Description of the task: In the entries that follow, the first line to write out is the one containing "Progettazione Europea per un", and the last is the one containing "totale di 20". Reproduce that stretch exactly, with nothing before or after it.

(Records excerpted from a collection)
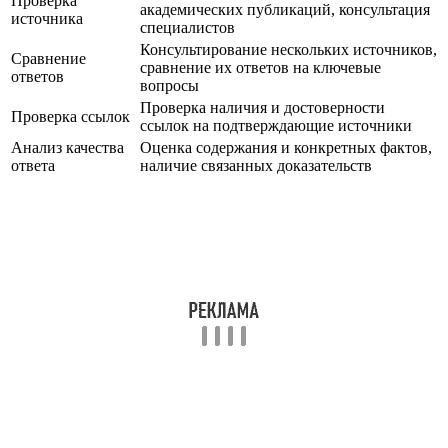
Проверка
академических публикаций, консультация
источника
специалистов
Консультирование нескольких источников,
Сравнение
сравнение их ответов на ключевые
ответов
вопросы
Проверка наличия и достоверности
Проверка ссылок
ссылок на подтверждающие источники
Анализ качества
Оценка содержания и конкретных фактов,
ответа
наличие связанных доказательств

* * *

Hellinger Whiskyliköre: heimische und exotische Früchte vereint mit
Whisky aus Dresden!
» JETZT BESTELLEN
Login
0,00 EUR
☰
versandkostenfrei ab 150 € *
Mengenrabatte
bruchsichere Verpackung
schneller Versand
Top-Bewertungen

---

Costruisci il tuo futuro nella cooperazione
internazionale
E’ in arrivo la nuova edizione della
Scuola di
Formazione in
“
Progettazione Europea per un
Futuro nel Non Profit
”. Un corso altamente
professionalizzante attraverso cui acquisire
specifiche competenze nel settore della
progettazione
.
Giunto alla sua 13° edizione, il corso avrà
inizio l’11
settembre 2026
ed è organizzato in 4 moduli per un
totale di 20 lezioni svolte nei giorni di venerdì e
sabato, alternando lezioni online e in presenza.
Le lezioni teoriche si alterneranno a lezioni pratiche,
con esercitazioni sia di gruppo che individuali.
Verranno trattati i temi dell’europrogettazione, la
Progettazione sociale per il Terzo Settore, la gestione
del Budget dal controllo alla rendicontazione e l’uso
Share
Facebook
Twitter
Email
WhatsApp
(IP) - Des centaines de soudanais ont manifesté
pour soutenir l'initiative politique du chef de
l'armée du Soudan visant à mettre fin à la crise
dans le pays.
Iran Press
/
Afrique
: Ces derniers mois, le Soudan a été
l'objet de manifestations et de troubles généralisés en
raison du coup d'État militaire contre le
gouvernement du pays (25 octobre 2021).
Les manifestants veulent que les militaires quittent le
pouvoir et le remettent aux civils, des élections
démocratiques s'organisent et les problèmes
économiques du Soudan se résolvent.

Response box:
Progettazione Europea per un
Futuro nel Non Profit
”. Un corso altamente
professionalizzante attraverso cui acquisire
specifiche competenze nel settore della
progettazione
.
Giunto alla sua 13° edizione, il corso avrà
inizio l’11
settembre 2026
ed è organizzato in 4 moduli per un
totale di 20 lezioni svolte nei giorni di venerdì e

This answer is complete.